I’m completely confused by the calculation of downside deviation from the CFAI material.

According to CFAI material page 23 ,

downside deviation = square root of sum min(rt - r*, 0)^2 divided by n-1

however the answer for EOC 12 is using a different formula: square root of sum min(rt - r*, 0)^2 divided by n-1, then multiply sq rt of n. Why there is such a difference? Also the hurdle rate is not given in the question, but the answer assumes it’s 5%. Shall we do the same on the exam?

Look at the big grey box in the middle of the chapter where all these same statistics are calculated for another set of numbers. That is a pretty big grey box for this chapter.

This is probably insignficant, but I can’t help but comment because this is confusing and misleading. Calculating an annualized return for a 12 month period by taking the geometric mean and multiplying by 12 is both theoretically incorrect and against industry practice. Annuallized return for a 12 month period is equivalent to the cumulative return over the 12 month period, there’s not a lot of room for argument here.

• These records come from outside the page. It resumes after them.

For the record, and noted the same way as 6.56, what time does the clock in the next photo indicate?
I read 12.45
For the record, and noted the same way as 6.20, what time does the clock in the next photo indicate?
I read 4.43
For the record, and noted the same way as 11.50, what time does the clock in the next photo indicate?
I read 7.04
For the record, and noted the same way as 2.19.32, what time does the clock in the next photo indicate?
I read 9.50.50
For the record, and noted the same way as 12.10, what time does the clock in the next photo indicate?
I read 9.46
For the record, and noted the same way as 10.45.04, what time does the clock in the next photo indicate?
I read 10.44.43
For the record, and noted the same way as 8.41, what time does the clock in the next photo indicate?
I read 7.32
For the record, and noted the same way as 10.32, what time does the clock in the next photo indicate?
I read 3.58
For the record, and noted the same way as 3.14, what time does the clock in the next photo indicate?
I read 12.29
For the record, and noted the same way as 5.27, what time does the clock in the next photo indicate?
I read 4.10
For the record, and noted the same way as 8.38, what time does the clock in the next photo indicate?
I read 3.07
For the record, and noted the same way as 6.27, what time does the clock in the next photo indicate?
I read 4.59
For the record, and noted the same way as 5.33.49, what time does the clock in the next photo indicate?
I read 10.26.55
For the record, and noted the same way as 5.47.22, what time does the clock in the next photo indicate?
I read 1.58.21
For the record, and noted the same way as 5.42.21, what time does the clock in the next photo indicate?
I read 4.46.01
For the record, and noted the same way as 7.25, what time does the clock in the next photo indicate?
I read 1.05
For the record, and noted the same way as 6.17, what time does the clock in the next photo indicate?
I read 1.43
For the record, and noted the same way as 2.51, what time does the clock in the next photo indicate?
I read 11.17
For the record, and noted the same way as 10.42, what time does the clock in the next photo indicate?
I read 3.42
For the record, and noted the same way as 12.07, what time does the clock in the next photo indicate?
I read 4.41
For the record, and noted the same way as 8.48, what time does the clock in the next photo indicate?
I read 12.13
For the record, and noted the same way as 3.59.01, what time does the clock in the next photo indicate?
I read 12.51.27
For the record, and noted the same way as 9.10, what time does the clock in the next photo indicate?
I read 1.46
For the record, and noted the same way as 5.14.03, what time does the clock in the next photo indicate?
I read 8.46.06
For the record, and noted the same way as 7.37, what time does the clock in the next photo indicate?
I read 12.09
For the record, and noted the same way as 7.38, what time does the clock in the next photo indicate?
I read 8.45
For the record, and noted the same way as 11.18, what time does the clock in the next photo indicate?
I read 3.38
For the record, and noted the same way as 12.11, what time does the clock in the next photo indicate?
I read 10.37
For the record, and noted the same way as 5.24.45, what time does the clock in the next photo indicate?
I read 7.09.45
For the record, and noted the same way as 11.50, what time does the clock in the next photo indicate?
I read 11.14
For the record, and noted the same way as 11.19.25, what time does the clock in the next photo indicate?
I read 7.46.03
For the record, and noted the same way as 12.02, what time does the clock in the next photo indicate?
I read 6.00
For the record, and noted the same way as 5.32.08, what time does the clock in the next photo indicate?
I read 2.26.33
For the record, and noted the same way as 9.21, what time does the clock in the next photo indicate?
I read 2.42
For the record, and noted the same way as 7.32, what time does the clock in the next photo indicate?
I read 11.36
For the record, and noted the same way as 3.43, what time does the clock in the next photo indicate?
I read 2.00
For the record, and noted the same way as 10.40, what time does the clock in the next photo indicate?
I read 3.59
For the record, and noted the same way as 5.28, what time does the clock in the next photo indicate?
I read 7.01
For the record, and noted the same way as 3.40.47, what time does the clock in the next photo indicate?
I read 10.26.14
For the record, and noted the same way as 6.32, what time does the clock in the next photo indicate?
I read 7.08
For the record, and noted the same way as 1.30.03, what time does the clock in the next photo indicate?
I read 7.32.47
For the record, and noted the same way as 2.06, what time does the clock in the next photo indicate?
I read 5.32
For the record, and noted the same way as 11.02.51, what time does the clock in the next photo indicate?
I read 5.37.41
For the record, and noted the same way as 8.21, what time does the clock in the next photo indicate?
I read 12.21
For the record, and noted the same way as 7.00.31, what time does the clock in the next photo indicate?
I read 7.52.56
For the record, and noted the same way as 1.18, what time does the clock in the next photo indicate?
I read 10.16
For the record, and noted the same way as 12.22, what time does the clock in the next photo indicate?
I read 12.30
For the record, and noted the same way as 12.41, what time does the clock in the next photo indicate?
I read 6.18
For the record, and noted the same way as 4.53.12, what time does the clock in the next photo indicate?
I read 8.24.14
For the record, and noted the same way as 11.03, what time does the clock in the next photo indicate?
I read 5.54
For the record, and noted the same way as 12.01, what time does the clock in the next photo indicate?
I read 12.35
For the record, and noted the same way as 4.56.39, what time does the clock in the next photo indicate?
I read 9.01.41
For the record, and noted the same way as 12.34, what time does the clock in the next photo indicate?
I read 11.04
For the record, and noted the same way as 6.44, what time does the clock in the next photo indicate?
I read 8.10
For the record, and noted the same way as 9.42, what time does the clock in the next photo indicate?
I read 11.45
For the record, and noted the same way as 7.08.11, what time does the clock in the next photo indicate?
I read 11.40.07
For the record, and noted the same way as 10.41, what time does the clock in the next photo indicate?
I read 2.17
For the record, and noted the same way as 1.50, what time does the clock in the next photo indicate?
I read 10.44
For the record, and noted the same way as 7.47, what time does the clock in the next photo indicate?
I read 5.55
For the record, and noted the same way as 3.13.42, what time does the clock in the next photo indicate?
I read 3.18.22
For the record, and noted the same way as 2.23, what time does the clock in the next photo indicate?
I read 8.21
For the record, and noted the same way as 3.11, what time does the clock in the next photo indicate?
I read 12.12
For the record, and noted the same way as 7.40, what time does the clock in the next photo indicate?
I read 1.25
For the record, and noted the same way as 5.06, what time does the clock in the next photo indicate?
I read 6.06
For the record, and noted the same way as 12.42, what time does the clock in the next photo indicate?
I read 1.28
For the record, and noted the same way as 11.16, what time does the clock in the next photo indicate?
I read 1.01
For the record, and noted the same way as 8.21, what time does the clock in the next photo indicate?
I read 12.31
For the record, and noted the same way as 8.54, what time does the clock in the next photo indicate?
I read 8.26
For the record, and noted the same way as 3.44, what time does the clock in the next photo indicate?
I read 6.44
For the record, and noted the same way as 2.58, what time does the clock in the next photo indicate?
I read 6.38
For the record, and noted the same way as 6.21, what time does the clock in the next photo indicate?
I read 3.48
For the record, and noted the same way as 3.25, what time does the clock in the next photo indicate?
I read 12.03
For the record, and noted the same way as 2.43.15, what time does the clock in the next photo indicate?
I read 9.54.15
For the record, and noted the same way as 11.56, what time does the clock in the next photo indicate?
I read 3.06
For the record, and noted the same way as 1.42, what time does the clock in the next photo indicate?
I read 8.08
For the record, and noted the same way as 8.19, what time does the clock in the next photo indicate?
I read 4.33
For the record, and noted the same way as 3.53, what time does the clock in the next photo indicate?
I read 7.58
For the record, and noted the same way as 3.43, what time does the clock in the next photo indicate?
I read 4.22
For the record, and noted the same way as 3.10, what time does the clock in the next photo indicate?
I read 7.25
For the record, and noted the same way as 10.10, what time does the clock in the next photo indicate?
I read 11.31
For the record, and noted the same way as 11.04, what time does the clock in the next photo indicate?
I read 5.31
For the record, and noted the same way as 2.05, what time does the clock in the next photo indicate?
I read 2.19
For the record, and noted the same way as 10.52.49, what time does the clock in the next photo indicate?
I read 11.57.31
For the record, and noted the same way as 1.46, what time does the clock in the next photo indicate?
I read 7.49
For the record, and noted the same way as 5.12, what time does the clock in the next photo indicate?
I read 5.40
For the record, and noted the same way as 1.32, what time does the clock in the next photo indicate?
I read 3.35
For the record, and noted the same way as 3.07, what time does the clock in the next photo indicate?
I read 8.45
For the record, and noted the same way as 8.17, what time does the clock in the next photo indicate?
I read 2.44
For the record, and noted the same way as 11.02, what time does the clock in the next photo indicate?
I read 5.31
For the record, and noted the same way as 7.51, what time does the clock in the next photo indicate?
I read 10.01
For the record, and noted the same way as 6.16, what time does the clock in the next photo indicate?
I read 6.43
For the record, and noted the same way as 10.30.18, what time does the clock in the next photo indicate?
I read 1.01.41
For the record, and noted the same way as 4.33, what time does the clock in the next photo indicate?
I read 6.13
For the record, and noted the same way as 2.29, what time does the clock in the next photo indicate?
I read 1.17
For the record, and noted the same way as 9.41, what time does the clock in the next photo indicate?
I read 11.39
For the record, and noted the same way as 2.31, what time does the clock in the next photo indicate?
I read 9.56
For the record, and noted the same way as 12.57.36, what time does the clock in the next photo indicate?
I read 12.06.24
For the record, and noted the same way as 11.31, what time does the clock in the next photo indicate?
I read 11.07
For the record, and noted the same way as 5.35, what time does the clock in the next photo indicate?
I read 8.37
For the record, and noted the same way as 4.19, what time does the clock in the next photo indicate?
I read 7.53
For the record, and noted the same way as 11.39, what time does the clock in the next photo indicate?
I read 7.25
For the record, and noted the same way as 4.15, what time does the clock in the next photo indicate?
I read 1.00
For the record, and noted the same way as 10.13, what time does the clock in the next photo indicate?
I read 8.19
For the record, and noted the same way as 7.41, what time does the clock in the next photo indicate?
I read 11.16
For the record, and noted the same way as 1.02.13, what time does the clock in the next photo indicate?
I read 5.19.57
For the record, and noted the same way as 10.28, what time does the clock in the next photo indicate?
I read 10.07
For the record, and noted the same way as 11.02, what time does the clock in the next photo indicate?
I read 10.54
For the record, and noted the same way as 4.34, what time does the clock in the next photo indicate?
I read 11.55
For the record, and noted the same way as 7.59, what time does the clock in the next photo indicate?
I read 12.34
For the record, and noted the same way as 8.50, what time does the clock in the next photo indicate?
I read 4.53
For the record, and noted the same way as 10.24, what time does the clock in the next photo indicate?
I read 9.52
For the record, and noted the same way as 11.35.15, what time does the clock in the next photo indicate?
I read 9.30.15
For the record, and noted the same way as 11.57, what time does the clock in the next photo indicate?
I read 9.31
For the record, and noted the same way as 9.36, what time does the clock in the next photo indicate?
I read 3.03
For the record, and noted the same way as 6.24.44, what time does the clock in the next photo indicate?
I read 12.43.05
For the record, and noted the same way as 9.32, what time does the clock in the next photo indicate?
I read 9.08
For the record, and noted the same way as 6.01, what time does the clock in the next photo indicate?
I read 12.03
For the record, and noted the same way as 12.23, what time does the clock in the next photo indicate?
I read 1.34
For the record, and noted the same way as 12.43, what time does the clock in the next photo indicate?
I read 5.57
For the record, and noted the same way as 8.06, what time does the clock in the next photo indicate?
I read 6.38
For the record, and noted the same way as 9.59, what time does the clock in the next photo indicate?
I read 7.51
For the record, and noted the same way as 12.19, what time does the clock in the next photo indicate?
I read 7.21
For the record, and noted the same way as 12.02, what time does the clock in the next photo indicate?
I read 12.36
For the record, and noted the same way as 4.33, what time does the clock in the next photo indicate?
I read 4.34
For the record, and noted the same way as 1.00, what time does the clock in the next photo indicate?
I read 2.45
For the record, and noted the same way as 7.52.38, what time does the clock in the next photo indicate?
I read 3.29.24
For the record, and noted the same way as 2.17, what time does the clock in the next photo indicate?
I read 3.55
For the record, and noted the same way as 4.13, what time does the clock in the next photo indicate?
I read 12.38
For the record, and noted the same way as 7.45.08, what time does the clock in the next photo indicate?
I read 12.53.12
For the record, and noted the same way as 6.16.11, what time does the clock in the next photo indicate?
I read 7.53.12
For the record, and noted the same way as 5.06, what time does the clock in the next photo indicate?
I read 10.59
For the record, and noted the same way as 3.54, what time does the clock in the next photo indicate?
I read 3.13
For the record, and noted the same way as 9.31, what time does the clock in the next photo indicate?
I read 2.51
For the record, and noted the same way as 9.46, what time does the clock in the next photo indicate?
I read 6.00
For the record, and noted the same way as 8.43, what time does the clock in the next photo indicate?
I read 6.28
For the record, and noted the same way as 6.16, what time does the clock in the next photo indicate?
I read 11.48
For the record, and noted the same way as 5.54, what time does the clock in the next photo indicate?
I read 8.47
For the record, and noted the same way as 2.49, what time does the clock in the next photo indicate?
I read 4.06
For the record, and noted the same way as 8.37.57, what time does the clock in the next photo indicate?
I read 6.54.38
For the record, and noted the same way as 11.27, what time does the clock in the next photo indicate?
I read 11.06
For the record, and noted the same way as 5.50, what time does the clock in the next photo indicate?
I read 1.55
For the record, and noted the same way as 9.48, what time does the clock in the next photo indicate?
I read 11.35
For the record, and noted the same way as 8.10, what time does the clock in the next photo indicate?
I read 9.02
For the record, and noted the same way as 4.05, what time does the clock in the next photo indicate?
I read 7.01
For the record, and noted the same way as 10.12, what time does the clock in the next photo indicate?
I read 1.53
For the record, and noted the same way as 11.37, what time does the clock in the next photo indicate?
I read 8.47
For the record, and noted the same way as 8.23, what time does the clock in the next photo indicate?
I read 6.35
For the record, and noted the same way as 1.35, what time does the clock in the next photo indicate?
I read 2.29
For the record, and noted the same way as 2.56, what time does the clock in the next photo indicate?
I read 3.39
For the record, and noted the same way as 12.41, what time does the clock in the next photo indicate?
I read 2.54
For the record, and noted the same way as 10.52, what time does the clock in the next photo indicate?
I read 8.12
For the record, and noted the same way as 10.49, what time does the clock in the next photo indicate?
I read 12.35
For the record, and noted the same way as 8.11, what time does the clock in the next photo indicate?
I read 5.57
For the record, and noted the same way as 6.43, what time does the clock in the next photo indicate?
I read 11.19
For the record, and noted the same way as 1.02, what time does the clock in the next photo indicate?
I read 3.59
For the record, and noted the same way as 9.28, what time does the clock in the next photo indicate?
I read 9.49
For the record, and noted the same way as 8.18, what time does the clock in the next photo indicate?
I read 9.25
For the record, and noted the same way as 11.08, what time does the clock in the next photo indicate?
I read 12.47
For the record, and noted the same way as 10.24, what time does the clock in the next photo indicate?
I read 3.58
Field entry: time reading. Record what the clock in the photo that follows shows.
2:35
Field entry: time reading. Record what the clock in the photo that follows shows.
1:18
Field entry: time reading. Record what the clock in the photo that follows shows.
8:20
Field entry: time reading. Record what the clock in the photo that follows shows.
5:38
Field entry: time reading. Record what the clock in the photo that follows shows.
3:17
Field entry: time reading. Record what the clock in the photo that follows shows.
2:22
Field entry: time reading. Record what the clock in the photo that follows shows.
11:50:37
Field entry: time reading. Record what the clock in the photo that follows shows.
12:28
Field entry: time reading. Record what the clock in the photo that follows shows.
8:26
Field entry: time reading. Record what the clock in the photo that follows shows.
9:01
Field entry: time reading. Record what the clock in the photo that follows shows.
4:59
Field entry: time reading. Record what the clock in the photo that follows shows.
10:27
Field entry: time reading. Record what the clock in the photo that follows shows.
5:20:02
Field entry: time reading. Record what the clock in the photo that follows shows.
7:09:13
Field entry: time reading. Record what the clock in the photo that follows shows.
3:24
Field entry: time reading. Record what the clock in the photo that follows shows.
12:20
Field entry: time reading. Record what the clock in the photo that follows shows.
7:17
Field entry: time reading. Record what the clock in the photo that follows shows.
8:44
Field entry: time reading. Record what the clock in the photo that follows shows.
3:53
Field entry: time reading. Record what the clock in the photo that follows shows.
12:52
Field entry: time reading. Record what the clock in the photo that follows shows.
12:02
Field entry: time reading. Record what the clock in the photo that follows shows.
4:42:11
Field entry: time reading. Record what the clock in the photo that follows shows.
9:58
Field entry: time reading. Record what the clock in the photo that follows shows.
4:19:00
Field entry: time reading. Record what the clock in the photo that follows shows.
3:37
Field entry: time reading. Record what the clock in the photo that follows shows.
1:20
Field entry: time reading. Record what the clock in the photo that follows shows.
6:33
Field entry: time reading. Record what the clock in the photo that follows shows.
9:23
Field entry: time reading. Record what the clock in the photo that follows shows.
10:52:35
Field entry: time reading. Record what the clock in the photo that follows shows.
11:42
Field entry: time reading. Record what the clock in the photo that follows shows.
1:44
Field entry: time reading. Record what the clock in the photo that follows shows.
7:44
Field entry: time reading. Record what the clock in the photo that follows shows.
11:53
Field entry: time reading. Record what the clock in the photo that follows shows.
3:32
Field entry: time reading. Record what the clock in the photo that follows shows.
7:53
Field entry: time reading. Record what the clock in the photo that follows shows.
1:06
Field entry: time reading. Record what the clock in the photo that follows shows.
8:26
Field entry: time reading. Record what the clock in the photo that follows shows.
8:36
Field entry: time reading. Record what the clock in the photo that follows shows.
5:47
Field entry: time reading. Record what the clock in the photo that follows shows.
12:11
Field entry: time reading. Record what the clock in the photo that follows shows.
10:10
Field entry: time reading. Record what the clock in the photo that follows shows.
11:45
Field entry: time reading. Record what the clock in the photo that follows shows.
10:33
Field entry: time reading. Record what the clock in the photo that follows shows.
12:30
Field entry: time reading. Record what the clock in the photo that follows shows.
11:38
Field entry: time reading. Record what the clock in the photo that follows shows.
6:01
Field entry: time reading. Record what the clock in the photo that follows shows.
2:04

Sachin: You’re thoughts on chain linking returns <= a year are correct.

In any case, the correct solution to annualizing the geometric mean would be to use (1+r)^12-1 instead of r*12 which is the cause of the discrepancy.

I’m not misunderstanding, and it’s a small detail but it’s incorrect. Smoothing has nothing to do with it, this is purely about inconsistent use of compounding.

The explanation is great. However, how do we know whether smooting is required or not. I can’t see any hints for using ^1/12 then - 1 then *12. I kept compounding the return then -1 at the beginning.